California police officials are asking that more money be spent on mental health care for young offenders. They say counseling and treatment can dramatically reduce juvenile crime rates.

The officials say at least 80 percent of young offenders have identifiable mental health disorders, and that proper treatment can reduce juvenile arrests by as much as one third.

Los Angeles Sheriff Lee Baca says every police patrolman knows there is a link between mental illness and crime. Sheriff Baca runs the country's largest local jail system, which he says is also the nation's largest mental health facility.

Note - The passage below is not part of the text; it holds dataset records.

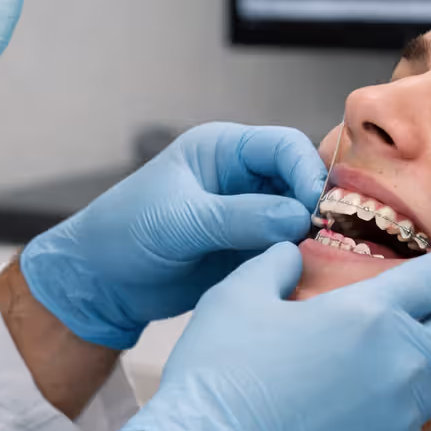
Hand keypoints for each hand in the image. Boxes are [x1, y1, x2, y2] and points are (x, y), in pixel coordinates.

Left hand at [20, 123, 325, 348]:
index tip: (317, 207)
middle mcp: (243, 179)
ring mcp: (249, 216)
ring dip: (313, 239)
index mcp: (223, 150)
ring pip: (301, 219)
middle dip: (318, 207)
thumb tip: (298, 217)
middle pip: (302, 181)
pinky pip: (289, 252)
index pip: (284, 146)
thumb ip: (238, 217)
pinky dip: (301, 263)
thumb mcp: (179, 221)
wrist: (101, 283)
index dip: (307, 172)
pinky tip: (307, 279)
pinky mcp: (250, 252)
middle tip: (330, 240)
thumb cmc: (123, 233)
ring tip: (320, 262)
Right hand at [114, 242, 430, 430]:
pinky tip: (349, 419)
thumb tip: (290, 255)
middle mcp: (398, 363)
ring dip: (415, 376)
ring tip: (373, 376)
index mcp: (368, 313)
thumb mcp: (238, 295)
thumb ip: (274, 265)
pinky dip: (391, 420)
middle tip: (401, 326)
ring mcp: (399, 417)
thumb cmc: (223, 371)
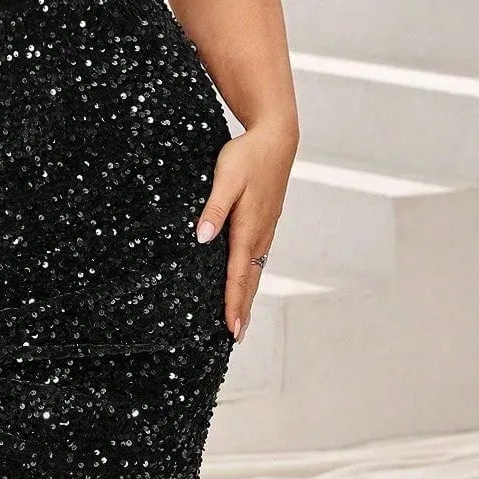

Each day, his department dispenses 6,000 doses of psychotropic drugs that doctors have prescribed for the inmates.

Speaking at a news conference with other police officials, he said mental health care is lacking for young offenders.

"Those of us in law enforcement see this as a crime prevention tool, as a way of helping young people get back on their feet and not spiral down into the abyss of mental illness," said Sheriff Baca.

California voters recently approved $1 billion in state spending for mental health care, and the law enforcement officers want some of it spent on youngsters who are in trouble. Los Angeles police chief Bill Bratton says treatment will save money in the long run.

"Rather than spending $80,000 to house a juvenile for a year, with these things we can spend much less money and, in fact, keep many of these kids out of a life of crime, and keep what few police we have here in California focused much more significantly on the serious violent offenders. So this is a win-win-win [situation]," said Mr. Bratton.

Barbara Paradise supervises a mental health program for young offenders in the San Fernando Valley in suburban Los Angeles. She says most young people who are on probation, have been convicted of only minor infractions.

"Truancy, substance abuse, aggression in the home and in the community, non-compliance with their orders of probation, non-compliance in the home, running away, those kinds of behaviors," she noted.

She says their lives can be turned around with the right kind of intervention. Her program provides family counseling, and tries to redirect youngsters away from drugs and gangs into productive activities, such as after-school programs.

Barrie Becker directs an advocacy group called Fight Crime-Invest in Kids/California, and she says mental health programs will keep many trouble-prone teenagers out of detention centers.

"They also happen to have other positive outcomes, like staying in school, staying at home, being productive later on in society, and generally the biggest factor for us is staying out of the juvenile justice system," said Ms. Becker.

Her organization also promotes programs to curb child abuse, and professional child-care projects for toddlers, which she says lay the groundwork for mentally healthy teenagers and adults.

California governor Arnold Schwarzenegger recently announced an overhaul of the California Youth Authority, the state's juvenile detention system, which houses 3,700 young inmates. The overhaul, undertaken in response to a lawsuit, includes an upgrade of the treatment of mentally ill inmates.